Le combat eut lieu plus de huit mois après la victoire décisive des Britanniques sur les Français à la bataille de Lissa. La bataille de novembre 1811, qui fut la première action notable depuis la bataille de Lissa, résulte de l’interception par les Britanniques d’un convoi militaire français se rendant de Corfou à Trieste avec une cargaison de canons.

Contexte[modifier | modifier le code]

Depuis la Guerre de la troisième coalition, les Français maintenaient des royaumes de tutelle en Italie et à Naples qui contrôlaient les rives occidentales de la mer Adriatique. Au cours des quatre années suivantes, les traités de Tilsit et de Schönbrunn avaient mis les îles et les territoires stratégiquement importants aux mains de Napoléon, qui contrôlait directement la côte orientale. Ces traités avaient permis à l’Empire de saisir non seulement plusieurs îles forteresses importantes, et plus particulièrement Corfou, mais également de nombreux chantiers navals et des ports d’importance. Néanmoins, la menace d’une attaque par l’Autriche, la Russie ou les armées ottomanes, ainsi que le terrain montagneux des Balkans qui obligeait à établir des garnisons uniquement ravitaillables par voie maritime, rendait le contrôle de l’Adriatique encore plus difficile que ne l’avait été sa prise[2].
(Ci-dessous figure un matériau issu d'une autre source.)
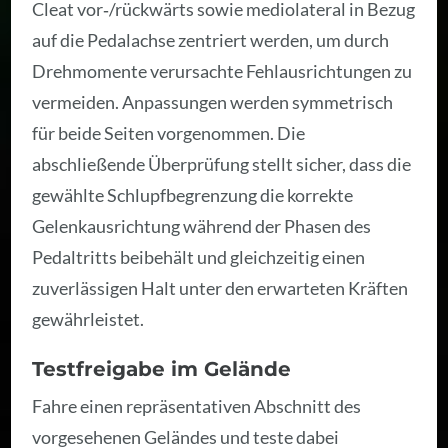
Cleat vor‑/rückwärts sowie mediolateral in Bezug
auf die Pedalachse zentriert werden, um durch
Drehmomente verursachte Fehlausrichtungen zu
vermeiden. Anpassungen werden symmetrisch
für beide Seiten vorgenommen. Die
abschließende Überprüfung stellt sicher, dass die
gewählte Schlupfbegrenzung die korrekte
Gelenkausrichtung während der Phasen des
Pedaltritts beibehält und gleichzeitig einen
zuverlässigen Halt unter den erwarteten Kräften
gewährleistet.
Testfreigabe im Gelände
Fahre einen repräsentativen Abschnitt des
vorgesehenen Geländes und teste dabei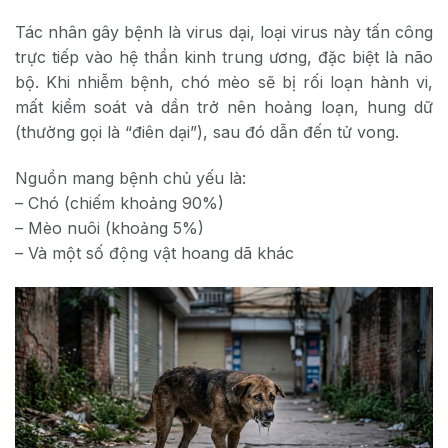
Tác nhân gây bệnh là virus dại, loại virus này tấn công
trực tiếp vào hệ thần kinh trung ương, đặc biệt là não
bộ. Khi nhiễm bệnh, chó mèo sẽ bị rối loạn hành vi,
mất kiểm soát và dần trở nên hoảng loạn, hung dữ
(thường gọi là “điên dại”), sau đó dẫn đến tử vong.
Nguồn mang bệnh chủ yếu là:
– Chó (chiếm khoảng 90%)
– Mèo nuôi (khoảng 5%)
– Và một số động vật hoang dã khác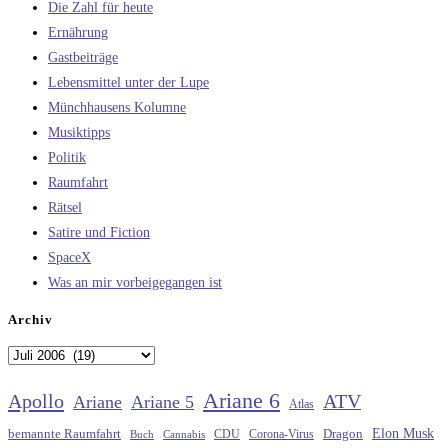
Die Zahl für heute
Ernährung
Gastbeiträge
Lebensmittel unter der Lupe
Münchhausens Kolumne
Musiktipps
Politik
Raumfahrt
Rätsel
Satire und Fiction
SpaceX
Was an mir vorbeigegangen ist
Archiv
Archiv
Ariane 6
Apollo
ATV
Ariane
Ariane 5
Atlas
Elon Musk
Dragon
bemannte Raumfahrt
CDU
Buch
Cannabis
Corona-Virus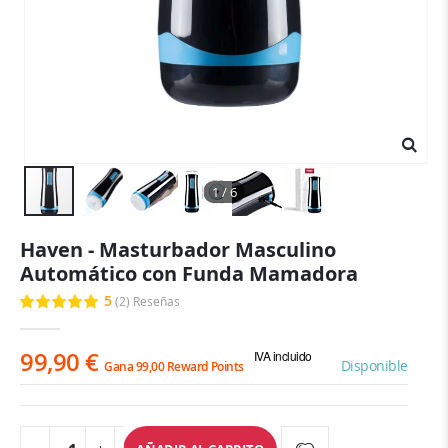
1 / 6
Saltar
Haven - Masturbador Masculino
al
Automático con Funda Mamadora
comienzo
de
5
(2)
Reseñas
Clasificación:
la
100
100
% of
galería
de
99,90 €
IVA incluido
Disponible
Gana 99,00 Reward Points
imágenes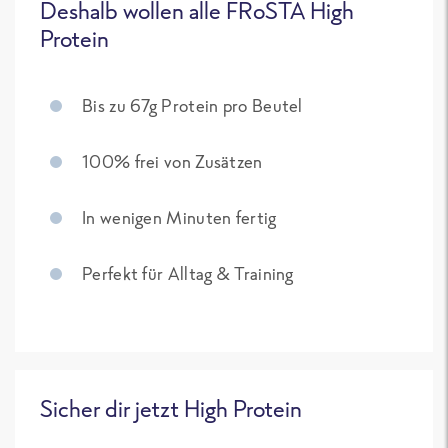
Deshalb wollen alle FRoSTA High
Protein
Bis zu 67g Protein pro Beutel
100% frei von Zusätzen
In wenigen Minuten fertig
Perfekt für Alltag & Training
Sicher dir jetzt High Protein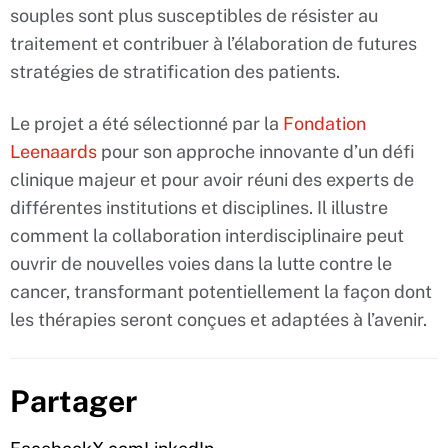
souples sont plus susceptibles de résister au
traitement et contribuer à l’élaboration de futures
stratégies de stratification des patients.
Le projet a été sélectionné par la
Fondation
Leenaards
pour son approche innovante d’un défi
clinique majeur et pour avoir réuni des experts de
différentes institutions et disciplines. Il illustre
comment la collaboration interdisciplinaire peut
ouvrir de nouvelles voies dans la lutte contre le
cancer, transformant potentiellement la façon dont
les thérapies seront conçues et adaptées à l’avenir.
Partager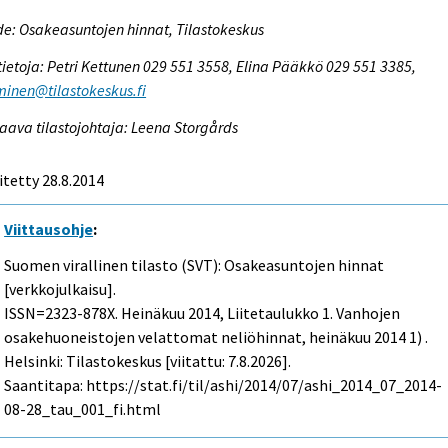
e: Osakeasuntojen hinnat, Tilastokeskus
tietoja: Petri Kettunen 029 551 3558, Elina Pääkkö 029 551 3385,
inen@tilastokeskus.fi
aava tilastojohtaja: Leena Storgårds
itetty 28.8.2014
Viittausohje
:
Suomen virallinen tilasto (SVT): Osakeasuntojen hinnat
[verkkojulkaisu].
ISSN=2323-878X.
Heinäkuu
2014, Liitetaulukko 1. Vanhojen
osakehuoneistojen velattomat neliöhinnat, heinäkuu 2014 1) .
Helsinki: Tilastokeskus [viitattu: 7.8.2026].
Saantitapa: https://stat.fi/til/ashi/2014/07/ashi_2014_07_2014-
08-28_tau_001_fi.html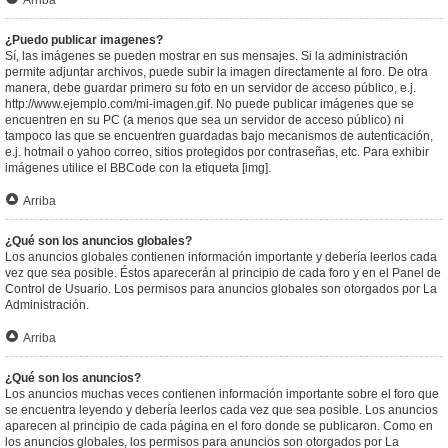
Arriba
¿Puedo publicar imagenes?
Sí, las imágenes se pueden mostrar en sus mensajes. Si la administración
permite adjuntar archivos, puede subir la imagen directamente al foro. De otra
manera, debe guardar primero su foto en un servidor de acceso público, e.j.
http://www.ejemplo.com/mi-imagen.gif. No puede publicar imágenes que se
encuentren en su PC (a menos que sea un servidor de acceso público) ni
tampoco las que se encuentren guardadas bajo mecanismos de autenticación,
e.j. hotmail o yahoo correo, sitios protegidos por contraseñas, etc. Para exhibir
imágenes utilice el BBCode con la etiqueta [img].
Arriba
¿Qué son los anuncios globales?
Los anuncios globales contienen información importante y debería leerlos cada
vez que sea posible. Éstos aparecerán al principio de cada foro y en el Panel de
Control de Usuario. Los permisos para anuncios globales son otorgados por La
Administración.
Arriba
¿Qué son los anuncios?
Los anuncios muchas veces contienen información importante sobre el foro que
se encuentra leyendo y debería leerlos cada vez que sea posible. Los anuncios
aparecen al principio de cada página en el foro donde se publicaron. Como en
los anuncios globales, los permisos para anuncios son otorgados por La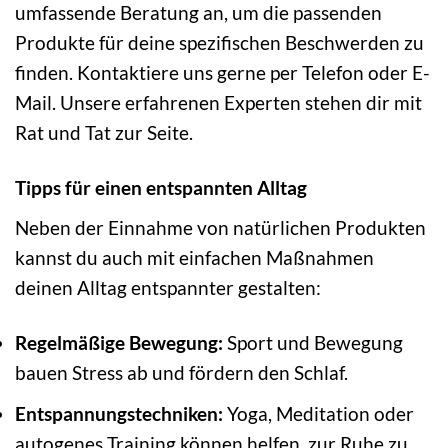
umfassende Beratung an, um die passenden
Produkte für deine spezifischen Beschwerden zu
finden. Kontaktiere uns gerne per Telefon oder E-
Mail. Unsere erfahrenen Experten stehen dir mit
Rat und Tat zur Seite.
Tipps für einen entspannten Alltag
Neben der Einnahme von natürlichen Produkten
kannst du auch mit einfachen Maßnahmen
deinen Alltag entspannter gestalten:
Regelmäßige Bewegung:
Sport und Bewegung
bauen Stress ab und fördern den Schlaf.
Entspannungstechniken:
Yoga, Meditation oder
autogenes Training können helfen, zur Ruhe zu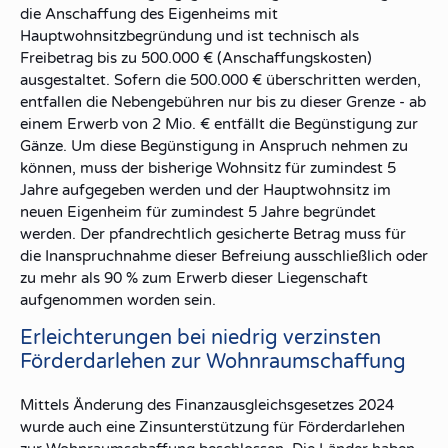
die Anschaffung des Eigenheims mit
Hauptwohnsitzbegründung und ist technisch als
Freibetrag bis zu 500.000 € (Anschaffungskosten)
ausgestaltet. Sofern die 500.000 € überschritten werden,
entfallen die Nebengebühren nur bis zu dieser Grenze - ab
einem Erwerb von 2 Mio. € entfällt die Begünstigung zur
Gänze. Um diese Begünstigung in Anspruch nehmen zu
können, muss der bisherige Wohnsitz für zumindest 5
Jahre aufgegeben werden und der Hauptwohnsitz im
neuen Eigenheim für zumindest 5 Jahre begründet
werden. Der pfandrechtlich gesicherte Betrag muss für
die Inanspruchnahme dieser Befreiung ausschließlich oder
zu mehr als 90 % zum Erwerb dieser Liegenschaft
aufgenommen worden sein.
Erleichterungen bei niedrig verzinsten
Förderdarlehen zur Wohnraumschaffung
Mittels Änderung des Finanzausgleichsgesetzes 2024
wurde auch eine Zinsunterstützung für Förderdarlehen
Prééminente dans la Méditerranée depuis la bataille de Trafalgar en 1805, la Royal Navy cherchait à perturber les convois français à travers l’Adriatique. Après le retrait de la Russie en 1807, la Royal Navy y envoya une petite escadre de frégates commandée par le capitaine William Hoste, qui s’empara de l’ile illyrienne de Lissa pour en faire une base d’où il mena une campagne contre les Français et leurs alliés qui força la marine française à déployer des forces beaucoup plus importantes afin de le combattre[3]. Cette suite d’attaques et de contre-attaques se poursuivit jusqu’en mars 1811, lorsque Bernard Dubourdieu, le commandant français de l’Adriatique, attaqua Lissa avec une force deux fois supérieure à celle d’Hoste. Dans la bataille qui s’ensuivit, Hoste mit non seulement ses adversaires en déroute, mais il captura deux navires, en coula un autre et tua Dubourdieu[4].
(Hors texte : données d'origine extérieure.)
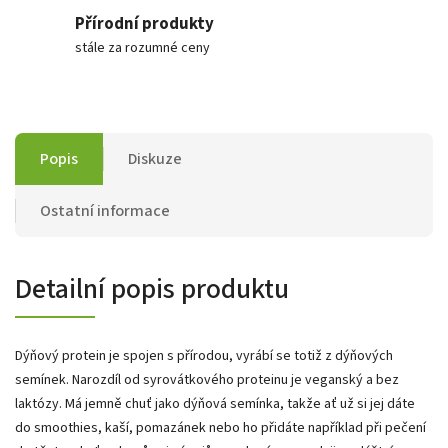
Přírodní produkty
stále za rozumné ceny
Popis
Diskuze
Ostatní informace
Detailní popis produktu
Dýňový protein je spojen s přírodou, vyrábí se totiž z dýňových
semínek. Narozdíl od syrovátkového proteinu je veganský a bez
laktózy. Má jemně chuť jako dýňová semínka, takže ať už si jej dáte
do smoothies, kaší, pomazánek nebo ho přidáte například při pečení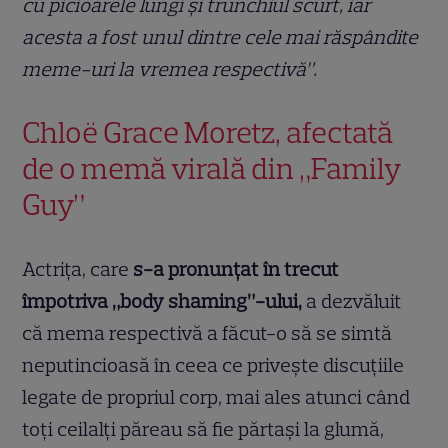
cu picioarele lungi și trunchiul scurt, iar
acesta a fost unul dintre cele mai răspândite
meme-uri la vremea respectivă”.
Chloë Grace Moretz, afectată
de o memă virală din „Family
Guy”
Actrița, care
s-a pronunțat în trecut
împotriva „body shaming”-ului,
a dezvăluit
că mema respectivă a făcut-o să se simtă
neputincioasă în ceea ce privește discuțiile
legate de propriul corp, mai ales atunci când
toți ceilalți păreau să fie părtași la glumă,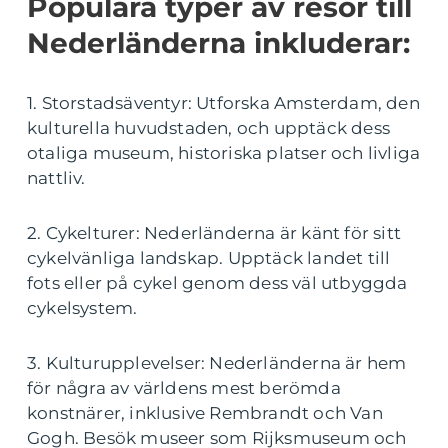
Populära typer av resor till
Nederländerna inkluderar:
1. Storstadsäventyr: Utforska Amsterdam, den
kulturella huvudstaden, och upptäck dess
otaliga museum, historiska platser och livliga
nattliv.
2. Cykelturer: Nederländerna är känt för sitt
cykelvänliga landskap. Upptäck landet till
fots eller på cykel genom dess väl utbyggda
cykelsystem.
3. Kulturupplevelser: Nederländerna är hem
för några av världens mest berömda
konstnärer, inklusive Rembrandt och Van
Gogh. Besök museer som Rijksmuseum och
Grièvement blessé après la bataille de Lissa, Hoste fit voile pour l’Angleterre à bord du HMS Amphion. Comme les conflits étaient largement dispersés, le capitaine James Brisbane, qui avait pris la succession de Hoste, délégua ses ordres à divers commandants d’escadres et petits croiseurs indépendants[5] qui enchaînèrent les succès dans l’Adriatique contre les convois français. Le 27 novembre 1811, le HMS Eagle réussit à lui tout seul à déjouer une tentative d’acheminement de ravitaillement à Corfou et à capturer la frégate désarmée Corceyre. Le lendemain, à h, un message arrivait à Port-Saint-George sur Lissa avertissant qu’un autre convoi français avait été aperçu près de l’île[6].

Poursuite[modifier | modifier le code]

Le capitaine Murray Maxwell, qui était en novembre 1811 le commandant de Lissa avec le HMS Alceste, deux autres frégates et un sloop[5], répondit en préparant son escadre à chercher et supprimer le convoi. Une tentative d’invasion l’année précédente incitait toutefois les défenseurs britanniques la prudence, et Maxwell fit en conséquence contraint de débarquer 30 marins et la plupart de ses marines à Port Saint-George et d’y laisser le HMS Acorn avec ses 20 canons pour le protéger[7]. Ainsi diminué et retardé, la division de Maxwell, qui supposait que le convoi se composait des survivants de la bataille de Lissa, la Danaé, le Flore et la Corona, naviguant désormais de Trieste vers Corfou pour ravitailler l’île, ne quitta Port Saint-Georges qu’à 19 h[8].

Peu de temps après avoir dépassé la pointe sud de Lissa, les navires britanniques tombent sur un navire marchand neutre en route pour Malte, à bord duquel se trouvait un ancien lieutenant du HMS Unite, John McDougal qui, lorsqu’il vit passer les navires français identifia le convoi en direction du nord de Corfou plutôt que du sud. Il ordonna au navire marchand de retourner à Lissa pour prévenir ses compatriotes[8]. Le convoi français sous le commandement du commandant François-Gilles Montfort se composait de trois navires, les frégates Pomone et Pauline, et la corvette Persane. Le convoi qui avait quitté Corfou le 16 novembre transportait une cargaison de canons destinée à Trieste[9].

Forces en présence[modifier | modifier le code]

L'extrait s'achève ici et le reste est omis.